-- TASK OBJECTIVE --
Whenever a line in the entries below contains "Redirections", copy that line.

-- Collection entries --
........

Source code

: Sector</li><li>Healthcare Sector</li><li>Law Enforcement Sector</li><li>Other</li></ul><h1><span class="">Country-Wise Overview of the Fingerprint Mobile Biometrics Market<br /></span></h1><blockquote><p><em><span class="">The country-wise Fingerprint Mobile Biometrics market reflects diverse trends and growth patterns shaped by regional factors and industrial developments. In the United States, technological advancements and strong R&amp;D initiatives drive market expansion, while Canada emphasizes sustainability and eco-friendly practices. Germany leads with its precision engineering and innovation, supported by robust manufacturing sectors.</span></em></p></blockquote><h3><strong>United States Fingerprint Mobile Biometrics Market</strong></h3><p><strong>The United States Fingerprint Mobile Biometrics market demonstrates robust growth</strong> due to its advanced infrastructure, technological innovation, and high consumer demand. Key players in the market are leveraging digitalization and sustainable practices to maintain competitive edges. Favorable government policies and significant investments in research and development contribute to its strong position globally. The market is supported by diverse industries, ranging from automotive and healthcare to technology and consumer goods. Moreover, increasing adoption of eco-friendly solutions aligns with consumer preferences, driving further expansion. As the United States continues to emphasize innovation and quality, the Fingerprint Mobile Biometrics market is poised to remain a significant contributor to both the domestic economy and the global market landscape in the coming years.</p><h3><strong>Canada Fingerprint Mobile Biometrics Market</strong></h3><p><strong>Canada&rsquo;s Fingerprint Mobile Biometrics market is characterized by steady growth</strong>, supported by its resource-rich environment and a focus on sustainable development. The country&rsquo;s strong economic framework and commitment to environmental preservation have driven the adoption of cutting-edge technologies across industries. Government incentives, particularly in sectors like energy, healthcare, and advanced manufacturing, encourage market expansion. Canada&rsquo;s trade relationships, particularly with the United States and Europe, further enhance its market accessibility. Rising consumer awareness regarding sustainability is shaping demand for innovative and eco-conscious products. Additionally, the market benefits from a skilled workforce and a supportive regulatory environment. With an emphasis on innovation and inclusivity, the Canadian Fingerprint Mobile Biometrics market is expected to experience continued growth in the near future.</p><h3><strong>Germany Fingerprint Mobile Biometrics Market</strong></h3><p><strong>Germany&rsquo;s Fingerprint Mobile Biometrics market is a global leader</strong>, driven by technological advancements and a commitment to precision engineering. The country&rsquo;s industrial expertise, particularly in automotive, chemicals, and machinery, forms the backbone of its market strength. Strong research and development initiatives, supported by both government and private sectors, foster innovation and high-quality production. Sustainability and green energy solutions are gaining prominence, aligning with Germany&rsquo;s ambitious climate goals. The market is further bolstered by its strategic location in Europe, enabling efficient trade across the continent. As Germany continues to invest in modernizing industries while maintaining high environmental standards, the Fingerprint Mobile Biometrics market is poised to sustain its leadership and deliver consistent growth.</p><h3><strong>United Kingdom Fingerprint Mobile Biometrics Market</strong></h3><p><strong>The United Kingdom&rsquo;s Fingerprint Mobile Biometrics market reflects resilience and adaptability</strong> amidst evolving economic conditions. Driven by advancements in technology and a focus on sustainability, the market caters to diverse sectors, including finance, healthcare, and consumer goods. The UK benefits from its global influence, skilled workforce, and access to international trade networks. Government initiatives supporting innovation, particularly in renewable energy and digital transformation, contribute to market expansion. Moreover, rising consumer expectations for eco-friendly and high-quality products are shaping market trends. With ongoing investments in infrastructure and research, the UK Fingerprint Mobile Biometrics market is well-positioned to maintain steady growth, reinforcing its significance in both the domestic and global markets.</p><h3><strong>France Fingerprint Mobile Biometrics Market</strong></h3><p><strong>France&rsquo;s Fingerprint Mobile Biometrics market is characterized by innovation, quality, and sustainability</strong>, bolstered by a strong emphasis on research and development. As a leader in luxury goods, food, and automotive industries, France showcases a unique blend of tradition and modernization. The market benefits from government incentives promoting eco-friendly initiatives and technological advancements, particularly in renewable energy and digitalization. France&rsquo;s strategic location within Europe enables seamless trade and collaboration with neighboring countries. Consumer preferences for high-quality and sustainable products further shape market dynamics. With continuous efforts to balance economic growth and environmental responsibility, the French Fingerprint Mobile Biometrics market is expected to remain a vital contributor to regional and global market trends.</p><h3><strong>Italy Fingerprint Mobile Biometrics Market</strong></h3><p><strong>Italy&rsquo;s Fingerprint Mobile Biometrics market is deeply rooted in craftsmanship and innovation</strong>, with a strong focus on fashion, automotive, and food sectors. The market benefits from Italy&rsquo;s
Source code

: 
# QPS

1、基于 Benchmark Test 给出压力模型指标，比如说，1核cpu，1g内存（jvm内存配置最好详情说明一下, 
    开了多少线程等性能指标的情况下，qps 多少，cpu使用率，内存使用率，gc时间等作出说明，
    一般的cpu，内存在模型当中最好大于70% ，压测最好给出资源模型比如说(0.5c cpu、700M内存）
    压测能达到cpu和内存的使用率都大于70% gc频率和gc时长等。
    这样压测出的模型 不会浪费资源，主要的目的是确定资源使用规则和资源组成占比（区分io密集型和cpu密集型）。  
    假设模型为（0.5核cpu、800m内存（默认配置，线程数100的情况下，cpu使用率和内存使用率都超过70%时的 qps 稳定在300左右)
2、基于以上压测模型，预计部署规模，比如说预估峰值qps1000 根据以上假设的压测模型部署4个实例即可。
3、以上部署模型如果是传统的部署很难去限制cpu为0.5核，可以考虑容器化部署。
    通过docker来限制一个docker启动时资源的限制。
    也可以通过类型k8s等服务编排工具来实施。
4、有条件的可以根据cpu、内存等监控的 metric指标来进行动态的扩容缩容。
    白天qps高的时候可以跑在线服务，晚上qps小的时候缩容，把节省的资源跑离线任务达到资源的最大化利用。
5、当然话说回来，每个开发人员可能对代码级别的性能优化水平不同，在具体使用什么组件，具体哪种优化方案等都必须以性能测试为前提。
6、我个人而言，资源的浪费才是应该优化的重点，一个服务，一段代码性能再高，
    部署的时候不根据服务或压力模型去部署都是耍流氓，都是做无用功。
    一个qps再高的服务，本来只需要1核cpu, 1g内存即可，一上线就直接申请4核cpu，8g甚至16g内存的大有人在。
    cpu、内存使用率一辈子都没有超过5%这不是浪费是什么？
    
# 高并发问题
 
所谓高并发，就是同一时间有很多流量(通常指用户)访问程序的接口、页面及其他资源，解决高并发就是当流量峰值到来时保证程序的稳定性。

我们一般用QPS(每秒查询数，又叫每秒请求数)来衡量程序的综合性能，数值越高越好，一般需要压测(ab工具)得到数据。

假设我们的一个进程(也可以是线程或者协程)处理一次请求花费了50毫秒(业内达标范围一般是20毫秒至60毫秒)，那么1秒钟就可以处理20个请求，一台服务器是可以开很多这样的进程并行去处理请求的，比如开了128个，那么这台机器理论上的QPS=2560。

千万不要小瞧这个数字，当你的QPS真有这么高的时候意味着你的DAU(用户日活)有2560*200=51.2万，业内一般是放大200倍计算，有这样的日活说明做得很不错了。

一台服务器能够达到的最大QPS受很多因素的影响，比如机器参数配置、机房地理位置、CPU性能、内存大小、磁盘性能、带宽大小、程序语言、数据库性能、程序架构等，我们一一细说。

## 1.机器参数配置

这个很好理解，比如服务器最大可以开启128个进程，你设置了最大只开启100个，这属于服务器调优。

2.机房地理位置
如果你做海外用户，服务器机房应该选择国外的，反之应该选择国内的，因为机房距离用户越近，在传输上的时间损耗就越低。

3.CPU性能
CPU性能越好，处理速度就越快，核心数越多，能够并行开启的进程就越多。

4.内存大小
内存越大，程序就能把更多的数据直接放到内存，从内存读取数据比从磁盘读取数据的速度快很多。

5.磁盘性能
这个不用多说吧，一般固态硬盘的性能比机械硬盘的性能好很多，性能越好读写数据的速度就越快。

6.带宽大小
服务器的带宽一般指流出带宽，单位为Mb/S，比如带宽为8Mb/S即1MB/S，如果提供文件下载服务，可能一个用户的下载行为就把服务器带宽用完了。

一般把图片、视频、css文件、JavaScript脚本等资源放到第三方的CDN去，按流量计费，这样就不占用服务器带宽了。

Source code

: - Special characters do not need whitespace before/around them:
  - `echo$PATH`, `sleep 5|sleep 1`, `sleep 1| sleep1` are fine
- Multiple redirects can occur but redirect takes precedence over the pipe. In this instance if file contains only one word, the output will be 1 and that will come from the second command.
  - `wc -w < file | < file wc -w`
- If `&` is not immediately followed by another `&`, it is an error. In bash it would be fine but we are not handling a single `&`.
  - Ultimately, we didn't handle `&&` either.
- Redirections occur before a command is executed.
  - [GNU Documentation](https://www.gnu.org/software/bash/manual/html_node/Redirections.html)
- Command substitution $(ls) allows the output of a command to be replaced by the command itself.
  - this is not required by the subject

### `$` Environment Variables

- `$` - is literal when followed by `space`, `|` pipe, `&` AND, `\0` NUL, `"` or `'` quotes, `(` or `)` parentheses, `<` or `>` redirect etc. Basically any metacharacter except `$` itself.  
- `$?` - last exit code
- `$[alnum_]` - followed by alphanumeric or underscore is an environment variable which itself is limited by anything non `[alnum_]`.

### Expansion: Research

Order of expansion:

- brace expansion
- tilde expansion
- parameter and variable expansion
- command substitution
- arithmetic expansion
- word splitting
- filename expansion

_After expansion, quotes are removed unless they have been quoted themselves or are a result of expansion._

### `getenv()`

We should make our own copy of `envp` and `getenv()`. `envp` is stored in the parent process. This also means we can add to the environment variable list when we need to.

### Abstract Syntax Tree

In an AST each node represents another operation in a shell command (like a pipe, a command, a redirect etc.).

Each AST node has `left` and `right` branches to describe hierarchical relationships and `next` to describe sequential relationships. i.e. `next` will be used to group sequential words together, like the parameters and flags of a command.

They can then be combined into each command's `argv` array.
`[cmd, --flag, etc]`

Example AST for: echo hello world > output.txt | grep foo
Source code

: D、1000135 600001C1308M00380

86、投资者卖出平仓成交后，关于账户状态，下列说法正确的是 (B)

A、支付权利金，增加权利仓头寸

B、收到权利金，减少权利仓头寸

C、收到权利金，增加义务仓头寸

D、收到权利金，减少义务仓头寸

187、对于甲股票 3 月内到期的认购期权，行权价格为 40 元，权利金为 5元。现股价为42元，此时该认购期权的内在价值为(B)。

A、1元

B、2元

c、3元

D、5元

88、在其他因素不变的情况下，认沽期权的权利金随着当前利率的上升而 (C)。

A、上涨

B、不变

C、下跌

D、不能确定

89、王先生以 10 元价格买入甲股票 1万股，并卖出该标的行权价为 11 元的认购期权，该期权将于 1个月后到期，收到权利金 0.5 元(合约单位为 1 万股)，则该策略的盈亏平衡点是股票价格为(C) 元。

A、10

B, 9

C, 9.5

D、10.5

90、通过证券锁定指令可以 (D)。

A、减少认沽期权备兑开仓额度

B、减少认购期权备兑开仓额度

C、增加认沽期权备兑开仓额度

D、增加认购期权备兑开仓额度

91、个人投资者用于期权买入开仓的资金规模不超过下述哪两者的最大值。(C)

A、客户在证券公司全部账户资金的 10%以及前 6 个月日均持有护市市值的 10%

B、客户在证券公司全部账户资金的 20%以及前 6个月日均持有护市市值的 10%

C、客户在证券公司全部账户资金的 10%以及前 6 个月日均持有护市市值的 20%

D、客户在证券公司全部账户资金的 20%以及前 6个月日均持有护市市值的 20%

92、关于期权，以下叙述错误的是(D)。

........

-- RESULT OF THIS EXERCISE --
- Redirections occur before a command is executed.
  - [GNU Documentation](https://www.gnu.org/software/bash/manual/html_node/Redirections.html)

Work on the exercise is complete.